# Work order
An exact copy of the lines from the one containing "text_box [112, 194, 1388, 796]" to the end of the records below is required, and nothing else.

· · · · · · ·

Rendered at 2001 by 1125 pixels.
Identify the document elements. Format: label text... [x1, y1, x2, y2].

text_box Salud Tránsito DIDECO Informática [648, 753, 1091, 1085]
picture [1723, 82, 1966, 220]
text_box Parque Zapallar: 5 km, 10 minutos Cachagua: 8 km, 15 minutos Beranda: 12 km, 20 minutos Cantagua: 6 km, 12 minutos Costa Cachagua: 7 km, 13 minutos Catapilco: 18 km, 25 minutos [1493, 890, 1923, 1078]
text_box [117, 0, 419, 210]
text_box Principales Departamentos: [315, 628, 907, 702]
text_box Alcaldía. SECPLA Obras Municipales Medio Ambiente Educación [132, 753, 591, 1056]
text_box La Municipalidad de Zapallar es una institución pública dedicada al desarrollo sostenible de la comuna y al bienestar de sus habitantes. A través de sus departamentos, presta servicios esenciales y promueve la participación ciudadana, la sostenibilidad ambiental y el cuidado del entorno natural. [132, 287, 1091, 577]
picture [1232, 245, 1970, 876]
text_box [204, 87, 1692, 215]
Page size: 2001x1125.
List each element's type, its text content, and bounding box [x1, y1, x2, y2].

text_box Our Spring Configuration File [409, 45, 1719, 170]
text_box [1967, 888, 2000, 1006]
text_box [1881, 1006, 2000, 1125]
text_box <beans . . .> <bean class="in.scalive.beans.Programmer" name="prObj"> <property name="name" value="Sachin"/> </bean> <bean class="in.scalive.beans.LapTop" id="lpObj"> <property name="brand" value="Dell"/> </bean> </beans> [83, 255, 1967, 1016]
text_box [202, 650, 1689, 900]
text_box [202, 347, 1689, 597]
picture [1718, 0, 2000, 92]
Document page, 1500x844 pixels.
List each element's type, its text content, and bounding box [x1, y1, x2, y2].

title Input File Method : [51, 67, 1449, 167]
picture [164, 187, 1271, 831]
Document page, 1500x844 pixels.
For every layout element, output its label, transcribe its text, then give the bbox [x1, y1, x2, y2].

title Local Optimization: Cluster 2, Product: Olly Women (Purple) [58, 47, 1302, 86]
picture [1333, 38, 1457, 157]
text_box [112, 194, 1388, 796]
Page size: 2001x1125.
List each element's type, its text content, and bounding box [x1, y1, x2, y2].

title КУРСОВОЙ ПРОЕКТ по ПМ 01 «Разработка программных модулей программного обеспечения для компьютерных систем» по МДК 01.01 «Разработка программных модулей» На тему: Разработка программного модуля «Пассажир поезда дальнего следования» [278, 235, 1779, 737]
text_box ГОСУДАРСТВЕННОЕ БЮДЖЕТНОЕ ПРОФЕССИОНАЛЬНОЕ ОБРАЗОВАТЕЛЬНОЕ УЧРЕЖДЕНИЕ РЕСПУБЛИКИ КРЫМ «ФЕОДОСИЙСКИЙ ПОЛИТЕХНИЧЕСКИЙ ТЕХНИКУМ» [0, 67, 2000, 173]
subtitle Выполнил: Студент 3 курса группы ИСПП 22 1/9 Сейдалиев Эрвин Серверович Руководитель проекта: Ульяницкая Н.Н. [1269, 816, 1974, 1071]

· · · · · · ·

# Completed task
text_box [112, 194, 1388, 796]
Page size: 2001x1125.
List each element's type, its text content, and bounding box [x1, y1, x2, y2].

title КУРСОВОЙ ПРОЕКТ по ПМ 01 «Разработка программных модулей программного обеспечения для компьютерных систем» по МДК 01.01 «Разработка программных модулей» На тему: Разработка программного модуля «Пассажир поезда дальнего следования» [278, 235, 1779, 737]
text_box ГОСУДАРСТВЕННОЕ БЮДЖЕТНОЕ ПРОФЕССИОНАЛЬНОЕ ОБРАЗОВАТЕЛЬНОЕ УЧРЕЖДЕНИЕ РЕСПУБЛИКИ КРЫМ «ФЕОДОСИЙСКИЙ ПОЛИТЕХНИЧЕСКИЙ ТЕХНИКУМ» [0, 67, 2000, 173]
subtitle Выполнил: Студент 3 курса группы ИСПП 22 1/9 Сейдалиев Эрвин Серверович Руководитель проекта: Ульяницкая Н.Н. [1269, 816, 1974, 1071]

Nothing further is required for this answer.